With the wind whipping as it was, I figured live bait would be the only way to go, so I pointed the truck in the direction of an area where I’d had good luck netting wild shiners previously. In only 6 to 8 throws I had a whole bucket full of beautiful, fat wild shiners that were sure to earn me a strike or two.[smiley=yeah.gif]










Next stop was the old big bass hole, which has consistently produced for me time and again, but where I’m now getting grief from the self-proclaimed “owners”, who according to the property appraiser’s website do not actually own the land. 

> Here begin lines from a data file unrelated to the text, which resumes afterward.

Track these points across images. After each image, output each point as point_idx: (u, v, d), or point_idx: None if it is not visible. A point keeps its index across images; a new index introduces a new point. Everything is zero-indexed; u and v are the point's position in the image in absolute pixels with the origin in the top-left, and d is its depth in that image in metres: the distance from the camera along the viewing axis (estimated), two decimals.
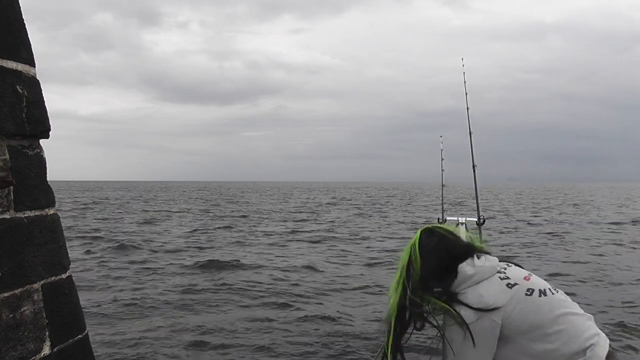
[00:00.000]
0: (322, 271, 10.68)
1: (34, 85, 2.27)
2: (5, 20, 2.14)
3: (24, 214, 2.16)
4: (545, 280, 1.98)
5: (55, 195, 2.42)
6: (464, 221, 4.10)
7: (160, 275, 10.20)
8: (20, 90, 2.17)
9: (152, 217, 25.35)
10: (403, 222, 23.77)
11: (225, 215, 27.24)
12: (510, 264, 2.04)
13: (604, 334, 1.83)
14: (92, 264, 11.35)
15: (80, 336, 2.40)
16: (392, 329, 1.98)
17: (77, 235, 16.86)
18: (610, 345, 1.82)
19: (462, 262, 1.96)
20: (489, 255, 2.01)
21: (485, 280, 1.91)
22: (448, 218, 4.35)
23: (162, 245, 14.69)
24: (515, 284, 1.88)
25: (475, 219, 4.18)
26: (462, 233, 2.12)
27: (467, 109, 4.59)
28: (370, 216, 27.50)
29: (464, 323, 1.82)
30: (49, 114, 2.37)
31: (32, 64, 2.28)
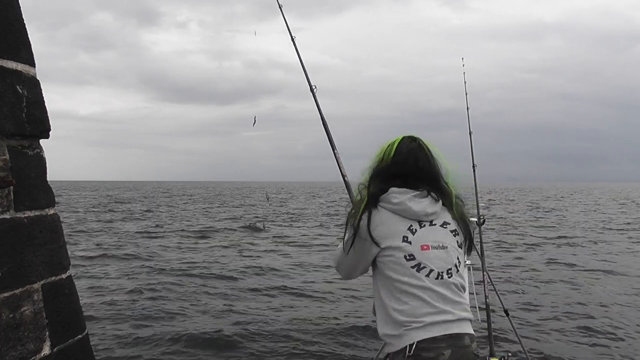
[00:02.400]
0: None
1: (34, 85, 2.27)
2: (5, 20, 2.14)
3: (24, 214, 2.16)
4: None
5: (55, 195, 2.42)
6: None
7: None
8: (20, 90, 2.17)
9: None
10: None
11: None
12: (444, 228, 1.99)
13: (442, 329, 1.86)
14: None
15: (80, 336, 2.41)
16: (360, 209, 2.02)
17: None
18: (443, 340, 1.84)
19: (403, 187, 1.97)
20: (430, 203, 1.97)
21: (399, 217, 1.94)
22: None
23: None
24: (410, 242, 1.91)
25: (475, 219, 4.18)
26: (444, 161, 2.09)
27: (467, 108, 4.59)
28: None
29: (356, 232, 1.95)
30: (48, 114, 2.37)
31: (32, 64, 2.28)
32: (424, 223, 1.95)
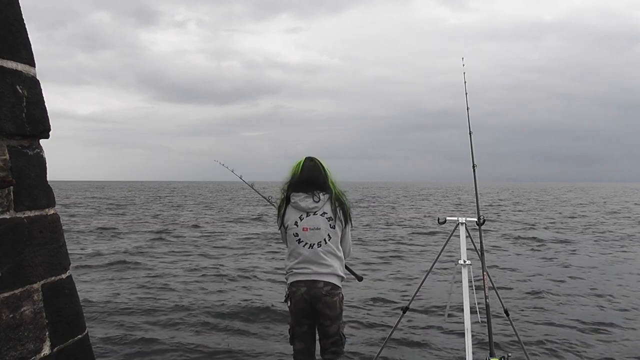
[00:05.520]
0: None
1: (34, 85, 2.27)
2: (5, 20, 2.13)
3: (24, 214, 2.15)
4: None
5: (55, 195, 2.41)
6: (464, 221, 4.11)
7: None
8: (20, 90, 2.17)
9: None
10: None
11: None
12: (322, 216, 3.27)
13: (303, 277, 3.24)
14: None
15: (80, 336, 2.40)
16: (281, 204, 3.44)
17: None
18: (313, 287, 3.23)
19: (303, 191, 3.28)
20: (312, 202, 3.27)
21: (295, 210, 3.31)
22: (448, 218, 4.35)
23: None
24: (297, 226, 3.28)
25: (475, 219, 4.18)
26: (329, 170, 3.40)
27: (467, 108, 4.58)
28: None
29: (278, 217, 3.43)
30: (48, 114, 2.37)
31: (32, 64, 2.28)
32: (309, 214, 3.29)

In short order, I managed four solid strikes with two 6lb+ bass landed, before getting chased off. [smiley=toast.gif] I only had time for this one unmolested photo, as the second catch was witnessed by a rather irate audience. [smiley=cussing.gif]










Although, there were a few words exchanged, I didn’t push the confrontation too far, other than to point out that they don’t own the lake or the property around it. [smiley=pain10.gif] I plan to continue fishing there, so less is more in this case, and I just wanted them to know they weren’t fooling anyone. [smiley=tongueout.gif]


After leaving the rest of the big bass for another day, I released all the remaining shiners into my private pond, which should be quite a treat for the growing bass population there. [smiley=woot.gif]


I’ve also fished a few other times this week, mostly right before dark, throwing topwater flies or plugs. Had quite a few smallish takers, but when they’re on top, size doesn’t matter a whole lot.


----------



## mark_gardner (Mar 18, 2009)

nice man but i'll tell ya that i remember the day when i could cast a shiner like the one pictured and i swear the bass were waiting with their mouths open ready to inhale said shiner upon splash down,,,, aahhhh those were the days ;D


----------



## Captain_Shane (Mar 27, 2007)

Nice blacks! Why were they giving you schnitt?


----------



## mark_gardner (Mar 18, 2009)

i like the one picture with the button down shirt, kinda looks like your on your way out to the disco  ;D ;D


----------